## Input data
■ ■ ■ ■ ■

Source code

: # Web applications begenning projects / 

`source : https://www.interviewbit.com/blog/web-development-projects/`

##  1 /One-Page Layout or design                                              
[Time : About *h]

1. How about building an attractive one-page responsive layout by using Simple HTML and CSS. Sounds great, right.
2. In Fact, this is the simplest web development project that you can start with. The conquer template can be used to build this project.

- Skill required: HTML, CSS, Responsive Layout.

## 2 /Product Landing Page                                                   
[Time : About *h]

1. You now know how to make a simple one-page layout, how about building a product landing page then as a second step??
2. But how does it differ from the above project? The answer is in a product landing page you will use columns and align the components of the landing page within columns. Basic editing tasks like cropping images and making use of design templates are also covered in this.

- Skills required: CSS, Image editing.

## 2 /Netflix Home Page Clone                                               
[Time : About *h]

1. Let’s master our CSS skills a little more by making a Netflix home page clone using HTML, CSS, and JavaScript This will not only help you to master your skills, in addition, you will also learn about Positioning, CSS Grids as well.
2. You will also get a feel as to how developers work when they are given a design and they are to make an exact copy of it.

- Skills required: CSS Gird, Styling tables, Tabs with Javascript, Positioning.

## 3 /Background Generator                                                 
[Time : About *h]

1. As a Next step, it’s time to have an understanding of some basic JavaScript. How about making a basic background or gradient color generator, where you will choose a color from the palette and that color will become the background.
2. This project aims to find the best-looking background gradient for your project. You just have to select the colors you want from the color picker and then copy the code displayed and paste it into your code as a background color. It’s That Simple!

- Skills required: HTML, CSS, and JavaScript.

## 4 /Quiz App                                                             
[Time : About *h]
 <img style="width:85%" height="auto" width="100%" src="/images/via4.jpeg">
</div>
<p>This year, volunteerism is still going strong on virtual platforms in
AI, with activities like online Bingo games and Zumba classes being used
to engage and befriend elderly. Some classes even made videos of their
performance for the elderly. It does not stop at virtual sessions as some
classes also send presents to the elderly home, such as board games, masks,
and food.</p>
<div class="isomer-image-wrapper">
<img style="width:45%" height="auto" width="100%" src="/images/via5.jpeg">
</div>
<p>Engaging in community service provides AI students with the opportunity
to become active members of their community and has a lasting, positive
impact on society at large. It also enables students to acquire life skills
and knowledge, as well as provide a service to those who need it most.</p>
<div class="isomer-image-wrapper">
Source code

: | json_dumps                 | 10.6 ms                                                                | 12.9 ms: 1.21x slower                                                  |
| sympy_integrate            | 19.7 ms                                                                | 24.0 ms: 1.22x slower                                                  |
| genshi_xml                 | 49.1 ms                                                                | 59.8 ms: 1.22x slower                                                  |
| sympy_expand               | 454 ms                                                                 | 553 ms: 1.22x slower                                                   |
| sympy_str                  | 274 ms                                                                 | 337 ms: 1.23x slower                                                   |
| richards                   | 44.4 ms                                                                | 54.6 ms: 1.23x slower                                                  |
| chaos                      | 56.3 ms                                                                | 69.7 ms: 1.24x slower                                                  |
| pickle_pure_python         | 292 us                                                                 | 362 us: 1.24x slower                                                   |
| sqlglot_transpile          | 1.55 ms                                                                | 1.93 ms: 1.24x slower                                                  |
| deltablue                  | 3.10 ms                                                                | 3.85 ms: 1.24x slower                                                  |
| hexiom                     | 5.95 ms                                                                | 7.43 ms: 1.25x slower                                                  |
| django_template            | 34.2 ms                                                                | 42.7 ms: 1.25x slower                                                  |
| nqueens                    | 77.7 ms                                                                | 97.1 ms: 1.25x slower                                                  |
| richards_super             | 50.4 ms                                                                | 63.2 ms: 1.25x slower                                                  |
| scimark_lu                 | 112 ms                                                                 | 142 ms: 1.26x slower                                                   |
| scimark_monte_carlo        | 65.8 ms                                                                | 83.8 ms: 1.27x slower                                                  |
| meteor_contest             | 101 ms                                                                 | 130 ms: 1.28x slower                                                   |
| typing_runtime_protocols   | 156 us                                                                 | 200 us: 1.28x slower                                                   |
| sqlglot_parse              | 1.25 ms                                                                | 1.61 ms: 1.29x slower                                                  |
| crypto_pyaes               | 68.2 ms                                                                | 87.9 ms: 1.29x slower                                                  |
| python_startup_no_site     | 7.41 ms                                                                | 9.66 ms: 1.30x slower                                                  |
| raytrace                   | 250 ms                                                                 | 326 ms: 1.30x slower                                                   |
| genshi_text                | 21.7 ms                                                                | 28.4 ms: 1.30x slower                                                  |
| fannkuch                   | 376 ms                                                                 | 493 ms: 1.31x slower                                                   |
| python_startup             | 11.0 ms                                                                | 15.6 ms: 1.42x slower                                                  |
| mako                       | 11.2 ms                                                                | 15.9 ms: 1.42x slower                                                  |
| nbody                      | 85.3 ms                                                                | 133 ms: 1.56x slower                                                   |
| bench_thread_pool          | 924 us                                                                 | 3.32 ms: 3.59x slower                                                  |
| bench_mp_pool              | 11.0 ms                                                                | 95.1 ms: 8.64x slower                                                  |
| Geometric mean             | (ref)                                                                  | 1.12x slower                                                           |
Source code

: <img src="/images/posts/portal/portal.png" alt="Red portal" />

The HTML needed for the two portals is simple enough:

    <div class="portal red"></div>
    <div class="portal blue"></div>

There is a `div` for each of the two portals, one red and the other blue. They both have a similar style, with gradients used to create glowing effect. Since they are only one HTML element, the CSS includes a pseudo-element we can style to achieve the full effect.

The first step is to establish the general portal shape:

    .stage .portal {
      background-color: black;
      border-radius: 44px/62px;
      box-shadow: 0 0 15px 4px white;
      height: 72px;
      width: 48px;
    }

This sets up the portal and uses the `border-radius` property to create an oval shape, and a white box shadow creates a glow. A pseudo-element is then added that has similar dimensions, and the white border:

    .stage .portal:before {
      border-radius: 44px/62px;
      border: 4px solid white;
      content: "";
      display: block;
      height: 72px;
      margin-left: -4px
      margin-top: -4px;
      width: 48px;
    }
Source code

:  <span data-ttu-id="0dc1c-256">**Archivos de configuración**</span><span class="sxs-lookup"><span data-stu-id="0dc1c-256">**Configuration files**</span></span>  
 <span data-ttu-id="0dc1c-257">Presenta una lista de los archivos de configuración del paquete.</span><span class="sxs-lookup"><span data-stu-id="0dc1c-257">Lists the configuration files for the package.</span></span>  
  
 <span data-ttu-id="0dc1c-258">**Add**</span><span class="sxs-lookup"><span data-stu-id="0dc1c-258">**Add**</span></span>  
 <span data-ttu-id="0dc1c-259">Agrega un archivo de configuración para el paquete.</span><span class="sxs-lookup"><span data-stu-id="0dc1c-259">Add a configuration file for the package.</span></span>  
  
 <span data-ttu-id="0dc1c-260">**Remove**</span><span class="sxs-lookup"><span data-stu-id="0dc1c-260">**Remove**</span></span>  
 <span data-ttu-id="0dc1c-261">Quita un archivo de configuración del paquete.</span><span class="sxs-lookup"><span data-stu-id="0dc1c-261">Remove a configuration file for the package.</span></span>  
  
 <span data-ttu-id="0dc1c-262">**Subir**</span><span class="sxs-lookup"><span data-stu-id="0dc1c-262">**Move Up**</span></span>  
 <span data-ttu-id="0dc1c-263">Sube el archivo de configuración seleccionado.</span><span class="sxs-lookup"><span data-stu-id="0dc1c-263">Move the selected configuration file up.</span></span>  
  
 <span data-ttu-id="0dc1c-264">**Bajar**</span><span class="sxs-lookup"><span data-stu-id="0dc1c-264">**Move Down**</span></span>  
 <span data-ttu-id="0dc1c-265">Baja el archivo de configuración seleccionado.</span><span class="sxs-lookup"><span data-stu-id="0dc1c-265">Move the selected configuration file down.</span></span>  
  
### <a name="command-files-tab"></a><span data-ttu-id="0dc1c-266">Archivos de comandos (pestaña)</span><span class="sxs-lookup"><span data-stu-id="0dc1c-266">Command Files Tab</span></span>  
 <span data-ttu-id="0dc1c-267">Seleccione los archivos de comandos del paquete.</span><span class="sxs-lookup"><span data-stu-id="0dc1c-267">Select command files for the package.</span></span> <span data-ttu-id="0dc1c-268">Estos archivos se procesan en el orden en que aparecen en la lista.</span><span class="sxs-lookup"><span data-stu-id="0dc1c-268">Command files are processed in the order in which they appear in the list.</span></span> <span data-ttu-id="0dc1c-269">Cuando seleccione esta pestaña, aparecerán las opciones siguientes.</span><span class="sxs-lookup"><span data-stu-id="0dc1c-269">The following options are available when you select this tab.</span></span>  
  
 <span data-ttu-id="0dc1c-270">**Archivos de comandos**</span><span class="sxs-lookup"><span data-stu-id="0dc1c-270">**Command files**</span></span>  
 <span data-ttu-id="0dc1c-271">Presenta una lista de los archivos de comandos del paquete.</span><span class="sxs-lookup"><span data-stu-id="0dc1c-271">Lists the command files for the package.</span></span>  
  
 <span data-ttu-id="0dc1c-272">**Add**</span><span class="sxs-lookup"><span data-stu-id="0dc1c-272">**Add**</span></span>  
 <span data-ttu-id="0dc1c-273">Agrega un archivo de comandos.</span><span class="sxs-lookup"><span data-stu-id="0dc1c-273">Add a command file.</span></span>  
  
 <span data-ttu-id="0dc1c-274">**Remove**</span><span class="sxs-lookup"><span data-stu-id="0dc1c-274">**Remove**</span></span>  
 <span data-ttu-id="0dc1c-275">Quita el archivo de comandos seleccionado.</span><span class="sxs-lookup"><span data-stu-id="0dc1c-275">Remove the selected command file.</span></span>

■ ■ ■ ■ ■

## How to complete this task
Copy out the listing's lines from the one containing "- Skills required: CSS Gird, Styling" through the one containing "2. This project", including both of those lines, keeping every character as it stands.

## Reply
- Skills required: CSS Gird, Styling tables, Tabs with Javascript, Positioning.

## 3 /Background Generator                                                 
[Time : About *h]

1. As a Next step, it’s time to have an understanding of some basic JavaScript. How about making a basic background or gradient color generator, where you will choose a color from the palette and that color will become the background.
2. This project aims to find the best-looking background gradient for your project. You just have to select the colors you want from the color picker and then copy the code displayed and paste it into your code as a background color. It’s That Simple!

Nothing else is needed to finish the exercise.